## Instructions to follow
Pull out every line of the items below that contains the string "skLineSegment", matching case exactly.
## begin Data provided
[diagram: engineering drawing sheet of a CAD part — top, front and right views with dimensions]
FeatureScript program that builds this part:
## end Data provided
## begin Data provided
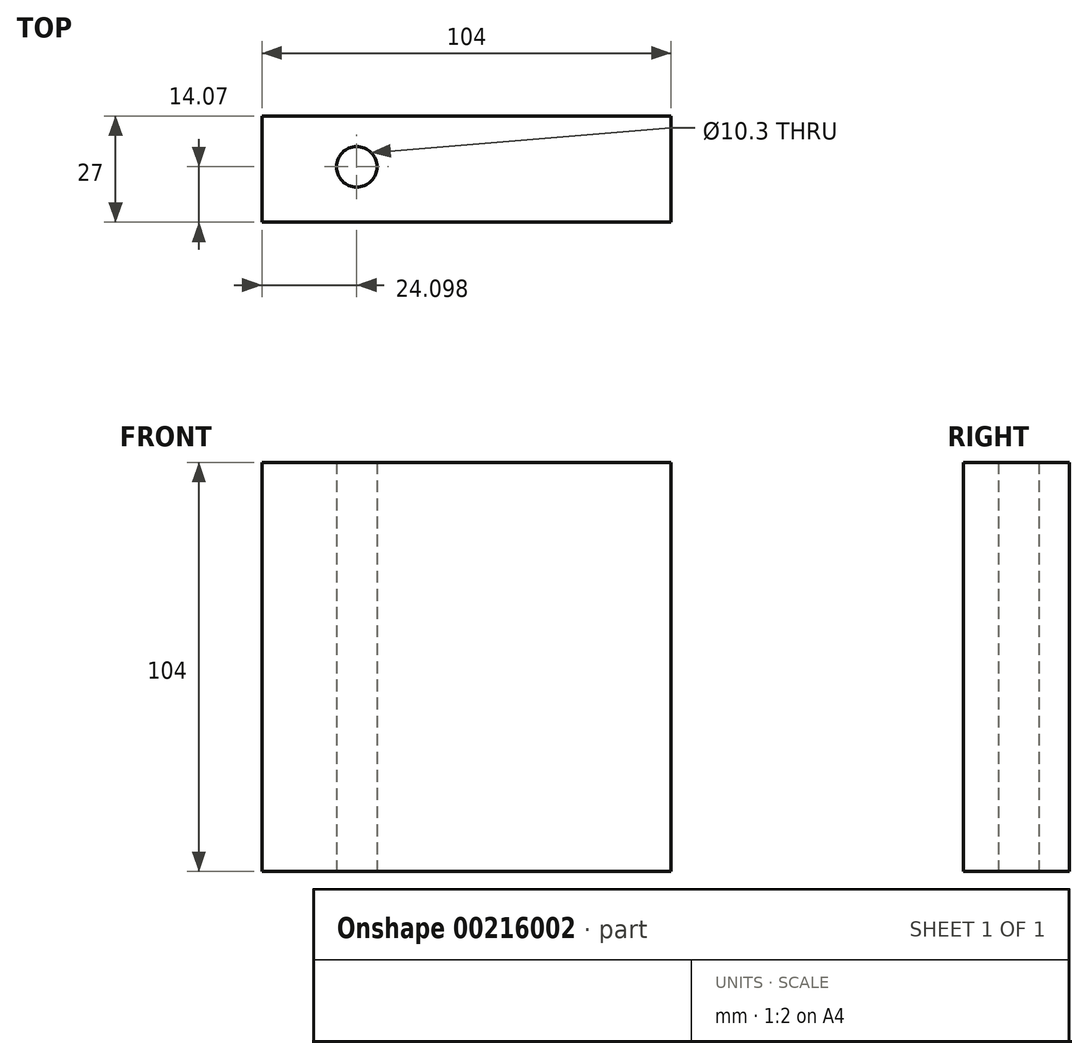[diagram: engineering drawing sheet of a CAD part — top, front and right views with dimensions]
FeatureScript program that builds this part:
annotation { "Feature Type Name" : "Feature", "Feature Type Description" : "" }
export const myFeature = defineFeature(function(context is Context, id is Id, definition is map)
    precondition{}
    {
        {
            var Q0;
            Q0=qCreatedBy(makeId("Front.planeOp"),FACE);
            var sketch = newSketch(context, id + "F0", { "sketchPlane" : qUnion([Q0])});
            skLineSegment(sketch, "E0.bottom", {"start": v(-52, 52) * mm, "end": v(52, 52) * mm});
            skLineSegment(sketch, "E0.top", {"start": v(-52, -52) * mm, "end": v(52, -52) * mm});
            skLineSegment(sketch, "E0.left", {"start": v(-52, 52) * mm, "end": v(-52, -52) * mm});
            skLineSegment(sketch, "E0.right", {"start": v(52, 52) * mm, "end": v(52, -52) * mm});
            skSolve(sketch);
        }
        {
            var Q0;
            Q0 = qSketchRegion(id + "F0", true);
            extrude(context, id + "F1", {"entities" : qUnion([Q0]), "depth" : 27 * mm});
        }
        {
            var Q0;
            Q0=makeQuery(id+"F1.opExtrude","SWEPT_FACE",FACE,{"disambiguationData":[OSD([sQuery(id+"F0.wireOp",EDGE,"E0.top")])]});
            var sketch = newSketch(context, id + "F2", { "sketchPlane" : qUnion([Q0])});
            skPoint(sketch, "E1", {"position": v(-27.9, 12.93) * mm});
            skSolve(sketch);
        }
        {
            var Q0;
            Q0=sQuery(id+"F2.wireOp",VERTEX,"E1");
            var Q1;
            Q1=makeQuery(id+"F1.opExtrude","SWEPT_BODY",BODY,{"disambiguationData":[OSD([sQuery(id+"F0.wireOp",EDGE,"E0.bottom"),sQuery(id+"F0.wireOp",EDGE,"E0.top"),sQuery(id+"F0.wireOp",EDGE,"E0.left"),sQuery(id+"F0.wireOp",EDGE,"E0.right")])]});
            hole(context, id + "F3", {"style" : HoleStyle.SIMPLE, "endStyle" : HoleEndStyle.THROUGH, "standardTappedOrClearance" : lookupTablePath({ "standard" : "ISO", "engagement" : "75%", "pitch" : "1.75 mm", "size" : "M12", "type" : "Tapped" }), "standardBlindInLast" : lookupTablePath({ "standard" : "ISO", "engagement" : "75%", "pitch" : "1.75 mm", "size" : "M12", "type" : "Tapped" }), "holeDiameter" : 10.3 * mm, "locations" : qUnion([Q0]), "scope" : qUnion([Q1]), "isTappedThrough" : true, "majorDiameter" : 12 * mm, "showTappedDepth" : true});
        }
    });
## end Data provided
## Correct response
            skLineSegment(sketch, "E0.bottom", {"start": v(-52, 52) * mm, "end": v(52, 52) * mm});
            skLineSegment(sketch, "E0.top", {"start": v(-52, -52) * mm, "end": v(52, -52) * mm});
            skLineSegment(sketch, "E0.left", {"start": v(-52, 52) * mm, "end": v(-52, -52) * mm});
            skLineSegment(sketch, "E0.right", {"start": v(52, 52) * mm, "end": v(52, -52) * mm});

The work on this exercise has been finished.